Over 100 years ago, the Catholic Encyclopedia published; "We do not abolish Christian marriage because so large a proportion of mankind are not faithful to the restraints which it imposes on human concupiscence. No one believes that civilized nations would be cleaner or purer if polygamy were substituted for monogamy.” Neither is there any reason to suppose that the scandals would be fewer and the clergy more respected if Catholic priests were permitted to marry."

Some think if priests were married it would solve sexual abuse and moral decline within the church.

Years of data has proven that celibacy is not the problem, nor should anyone conclude that celibacy is a contributor to sexual abuse.

There is no evidence that having an outlet to fulfill sexual desire prevents sexual abuse.

Sexual sin is a clearly a problem that harms people, destroys families, and hurts children.

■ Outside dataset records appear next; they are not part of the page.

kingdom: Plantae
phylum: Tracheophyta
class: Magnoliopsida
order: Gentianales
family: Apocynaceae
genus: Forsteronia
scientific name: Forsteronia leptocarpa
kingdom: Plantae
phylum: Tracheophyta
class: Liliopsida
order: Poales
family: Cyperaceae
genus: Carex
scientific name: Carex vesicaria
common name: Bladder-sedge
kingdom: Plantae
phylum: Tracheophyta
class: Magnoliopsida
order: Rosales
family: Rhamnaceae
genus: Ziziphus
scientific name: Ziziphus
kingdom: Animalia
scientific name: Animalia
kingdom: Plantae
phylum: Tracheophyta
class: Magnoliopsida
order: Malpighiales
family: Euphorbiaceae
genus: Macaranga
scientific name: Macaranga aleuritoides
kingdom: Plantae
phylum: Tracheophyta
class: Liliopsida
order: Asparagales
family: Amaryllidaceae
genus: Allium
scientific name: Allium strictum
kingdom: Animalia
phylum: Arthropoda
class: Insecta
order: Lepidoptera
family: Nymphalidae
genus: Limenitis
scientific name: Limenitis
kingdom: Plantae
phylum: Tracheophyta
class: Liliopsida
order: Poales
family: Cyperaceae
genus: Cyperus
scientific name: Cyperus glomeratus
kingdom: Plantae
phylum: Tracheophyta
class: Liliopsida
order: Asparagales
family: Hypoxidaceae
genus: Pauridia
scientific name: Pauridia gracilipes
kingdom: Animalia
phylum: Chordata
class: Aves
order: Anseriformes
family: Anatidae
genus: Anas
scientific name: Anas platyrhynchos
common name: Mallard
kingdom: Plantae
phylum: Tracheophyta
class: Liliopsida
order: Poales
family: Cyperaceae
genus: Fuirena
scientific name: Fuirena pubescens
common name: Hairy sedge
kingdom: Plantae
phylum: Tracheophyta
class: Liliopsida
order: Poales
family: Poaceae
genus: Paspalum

There is absolutely no room for sexual abuse of any nature, specifically toward children.

One approach to alleviate the problem would be to better qualify the priests and ministers. In the coming years, all churches must improve their efforts to provide a high level of accountability and protection for both the ministers and the congregants.

Churches must become reliable again, and a place where people never fear sexual abuse.

It is also vital that we show appreciation and honor to the thousands of priests and ministers who have served the church with virtue and fidelity.

Celibacy is not the central matter of sensual sin, but sexual abuse is a travesty everyone can certainly stand against.